### YOUR INSTRUCTIONS
Print nothing but the lines below starting at the line that holds "свободы передвижения." and ending at the line that holds "Termini di servizio", including both, each exactly as written.
---------- SUPPLIED DATA ----------
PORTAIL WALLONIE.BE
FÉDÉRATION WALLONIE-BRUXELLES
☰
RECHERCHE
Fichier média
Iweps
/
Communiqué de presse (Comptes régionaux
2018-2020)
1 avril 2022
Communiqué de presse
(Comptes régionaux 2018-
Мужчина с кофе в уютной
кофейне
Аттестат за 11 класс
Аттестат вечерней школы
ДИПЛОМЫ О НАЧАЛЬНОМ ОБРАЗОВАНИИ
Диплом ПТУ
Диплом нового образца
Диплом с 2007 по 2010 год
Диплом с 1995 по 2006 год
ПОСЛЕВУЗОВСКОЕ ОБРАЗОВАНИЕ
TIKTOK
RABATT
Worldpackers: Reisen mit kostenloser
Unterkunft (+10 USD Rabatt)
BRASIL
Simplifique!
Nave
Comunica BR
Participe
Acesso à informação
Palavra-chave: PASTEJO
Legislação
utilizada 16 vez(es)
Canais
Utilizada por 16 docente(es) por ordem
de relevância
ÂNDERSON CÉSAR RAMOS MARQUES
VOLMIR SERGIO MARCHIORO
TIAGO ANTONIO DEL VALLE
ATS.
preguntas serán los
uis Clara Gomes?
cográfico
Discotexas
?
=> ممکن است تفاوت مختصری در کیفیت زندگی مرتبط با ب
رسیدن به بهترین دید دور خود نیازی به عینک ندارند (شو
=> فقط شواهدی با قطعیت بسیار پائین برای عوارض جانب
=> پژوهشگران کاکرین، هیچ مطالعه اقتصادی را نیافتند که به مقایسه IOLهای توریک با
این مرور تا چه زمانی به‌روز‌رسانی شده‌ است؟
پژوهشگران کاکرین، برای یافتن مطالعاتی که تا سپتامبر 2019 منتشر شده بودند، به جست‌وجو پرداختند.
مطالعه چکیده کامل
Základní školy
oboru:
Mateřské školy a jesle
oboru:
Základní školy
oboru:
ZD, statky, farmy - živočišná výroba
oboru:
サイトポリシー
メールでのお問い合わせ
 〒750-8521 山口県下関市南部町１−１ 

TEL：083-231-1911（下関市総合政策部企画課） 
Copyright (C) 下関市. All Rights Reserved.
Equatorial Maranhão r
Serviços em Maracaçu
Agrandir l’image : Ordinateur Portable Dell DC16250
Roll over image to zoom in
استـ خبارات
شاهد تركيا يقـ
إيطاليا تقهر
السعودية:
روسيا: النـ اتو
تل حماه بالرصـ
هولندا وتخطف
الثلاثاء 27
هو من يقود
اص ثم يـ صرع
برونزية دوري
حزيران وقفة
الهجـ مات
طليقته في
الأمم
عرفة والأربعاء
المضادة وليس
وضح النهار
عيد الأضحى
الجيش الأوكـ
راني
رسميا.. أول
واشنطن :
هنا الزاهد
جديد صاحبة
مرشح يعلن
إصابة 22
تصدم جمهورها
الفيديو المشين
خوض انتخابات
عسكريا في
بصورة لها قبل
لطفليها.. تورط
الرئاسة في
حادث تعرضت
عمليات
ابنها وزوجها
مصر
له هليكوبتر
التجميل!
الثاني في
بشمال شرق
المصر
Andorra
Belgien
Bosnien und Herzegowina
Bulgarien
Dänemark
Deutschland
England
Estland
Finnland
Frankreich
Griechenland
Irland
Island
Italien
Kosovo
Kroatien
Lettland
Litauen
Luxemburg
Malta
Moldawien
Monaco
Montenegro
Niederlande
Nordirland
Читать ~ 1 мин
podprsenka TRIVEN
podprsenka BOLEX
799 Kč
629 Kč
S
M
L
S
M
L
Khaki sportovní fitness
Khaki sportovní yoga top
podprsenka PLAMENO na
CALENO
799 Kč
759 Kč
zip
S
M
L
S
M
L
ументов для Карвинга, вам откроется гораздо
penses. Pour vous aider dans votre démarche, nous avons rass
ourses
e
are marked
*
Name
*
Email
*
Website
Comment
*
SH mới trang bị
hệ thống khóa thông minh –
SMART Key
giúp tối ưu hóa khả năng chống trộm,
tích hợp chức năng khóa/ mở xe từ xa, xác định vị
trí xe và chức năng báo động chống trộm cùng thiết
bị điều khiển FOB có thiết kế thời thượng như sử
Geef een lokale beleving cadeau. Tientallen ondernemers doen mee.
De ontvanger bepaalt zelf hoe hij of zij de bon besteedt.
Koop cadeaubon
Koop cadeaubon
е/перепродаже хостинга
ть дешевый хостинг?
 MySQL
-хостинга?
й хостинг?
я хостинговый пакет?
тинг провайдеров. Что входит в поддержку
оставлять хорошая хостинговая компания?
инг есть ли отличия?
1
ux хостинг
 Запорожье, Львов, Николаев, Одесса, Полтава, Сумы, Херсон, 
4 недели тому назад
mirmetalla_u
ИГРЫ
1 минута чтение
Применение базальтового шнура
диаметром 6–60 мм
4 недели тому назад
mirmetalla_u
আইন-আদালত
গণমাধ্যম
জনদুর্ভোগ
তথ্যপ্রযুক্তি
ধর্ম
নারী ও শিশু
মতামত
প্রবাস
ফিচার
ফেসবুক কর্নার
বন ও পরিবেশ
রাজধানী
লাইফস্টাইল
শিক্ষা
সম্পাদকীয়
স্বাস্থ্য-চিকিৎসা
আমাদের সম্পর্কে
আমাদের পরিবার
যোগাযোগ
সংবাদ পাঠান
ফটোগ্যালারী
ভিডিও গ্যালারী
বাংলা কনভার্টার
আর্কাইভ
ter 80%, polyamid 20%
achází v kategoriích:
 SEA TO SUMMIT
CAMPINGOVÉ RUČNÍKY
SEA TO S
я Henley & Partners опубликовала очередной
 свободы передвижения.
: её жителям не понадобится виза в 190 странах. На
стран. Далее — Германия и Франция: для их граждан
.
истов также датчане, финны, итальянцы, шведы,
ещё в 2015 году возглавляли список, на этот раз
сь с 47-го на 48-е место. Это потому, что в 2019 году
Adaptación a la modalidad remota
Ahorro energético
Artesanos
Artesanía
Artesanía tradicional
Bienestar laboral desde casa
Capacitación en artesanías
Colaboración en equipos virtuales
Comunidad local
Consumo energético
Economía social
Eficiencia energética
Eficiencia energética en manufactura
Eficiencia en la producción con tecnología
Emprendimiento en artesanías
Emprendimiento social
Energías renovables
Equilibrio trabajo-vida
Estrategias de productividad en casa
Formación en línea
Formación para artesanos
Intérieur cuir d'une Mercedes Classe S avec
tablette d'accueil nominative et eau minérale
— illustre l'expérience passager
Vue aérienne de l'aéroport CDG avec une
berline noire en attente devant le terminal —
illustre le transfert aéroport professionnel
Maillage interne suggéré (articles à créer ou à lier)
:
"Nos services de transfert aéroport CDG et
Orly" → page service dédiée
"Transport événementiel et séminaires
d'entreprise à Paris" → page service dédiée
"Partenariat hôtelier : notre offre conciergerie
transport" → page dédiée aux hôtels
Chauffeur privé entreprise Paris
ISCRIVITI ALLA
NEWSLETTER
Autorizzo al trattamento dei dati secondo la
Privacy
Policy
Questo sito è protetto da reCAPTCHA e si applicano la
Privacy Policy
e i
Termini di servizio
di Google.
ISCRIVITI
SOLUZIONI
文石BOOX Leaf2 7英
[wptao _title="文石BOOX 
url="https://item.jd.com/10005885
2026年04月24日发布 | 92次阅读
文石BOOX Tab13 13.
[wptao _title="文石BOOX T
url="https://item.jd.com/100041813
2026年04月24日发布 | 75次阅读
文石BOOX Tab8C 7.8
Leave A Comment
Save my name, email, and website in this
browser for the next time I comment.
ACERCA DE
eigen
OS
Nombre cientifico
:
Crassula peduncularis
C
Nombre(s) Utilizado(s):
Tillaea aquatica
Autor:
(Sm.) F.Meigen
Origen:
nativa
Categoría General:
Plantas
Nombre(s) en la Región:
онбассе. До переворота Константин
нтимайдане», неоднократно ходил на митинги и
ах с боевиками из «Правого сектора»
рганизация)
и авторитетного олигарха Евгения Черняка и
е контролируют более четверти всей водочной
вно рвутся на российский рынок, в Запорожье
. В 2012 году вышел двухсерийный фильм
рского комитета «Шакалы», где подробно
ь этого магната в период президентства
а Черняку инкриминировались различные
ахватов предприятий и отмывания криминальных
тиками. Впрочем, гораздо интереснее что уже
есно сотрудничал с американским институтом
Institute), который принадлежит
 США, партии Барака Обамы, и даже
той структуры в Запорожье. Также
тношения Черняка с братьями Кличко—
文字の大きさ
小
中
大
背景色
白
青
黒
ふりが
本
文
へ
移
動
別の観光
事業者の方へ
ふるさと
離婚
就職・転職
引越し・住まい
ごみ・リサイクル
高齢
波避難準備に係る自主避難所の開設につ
----------
### ANSWER
 свободы передвижения.
: её жителям не понадобится виза в 190 странах. На
стран. Далее — Германия и Франция: для их граждан
.
истов также датчане, финны, итальянцы, шведы,
ещё в 2015 году возглавляли список, на этот раз
сь с 47-го на 48-е место. Это потому, что в 2019 году
Adaptación a la modalidad remota
Ahorro energético
Artesanos
Artesanía
Artesanía tradicional
Bienestar laboral desde casa
Capacitación en artesanías
Colaboración en equipos virtuales
Comunidad local
Consumo energético
Economía social
Eficiencia energética
Eficiencia energética en manufactura
Eficiencia en la producción con tecnología
Emprendimiento en artesanías
Emprendimiento social
Energías renovables
Equilibrio trabajo-vida
Estrategias de productividad en casa
Formación en línea
Formación para artesanos
Intérieur cuir d'une Mercedes Classe S avec
tablette d'accueil nominative et eau minérale
— illustre l'expérience passager
Vue aérienne de l'aéroport CDG avec une
berline noire en attente devant le terminal —
illustre le transfert aéroport professionnel
Maillage interne suggéré (articles à créer ou à lier)
:
"Nos services de transfert aéroport CDG et
Orly" → page service dédiée
"Transport événementiel et séminaires
d'entreprise à Paris" → page service dédiée
"Partenariat hôtelier : notre offre conciergerie
transport" → page dédiée aux hôtels
Chauffeur privé entreprise Paris
ISCRIVITI ALLA
NEWSLETTER
Autorizzo al trattamento dei dati secondo la
Privacy
Policy
Questo sito è protetto da reCAPTCHA e si applicano la
Privacy Policy
e i
Termini di servizio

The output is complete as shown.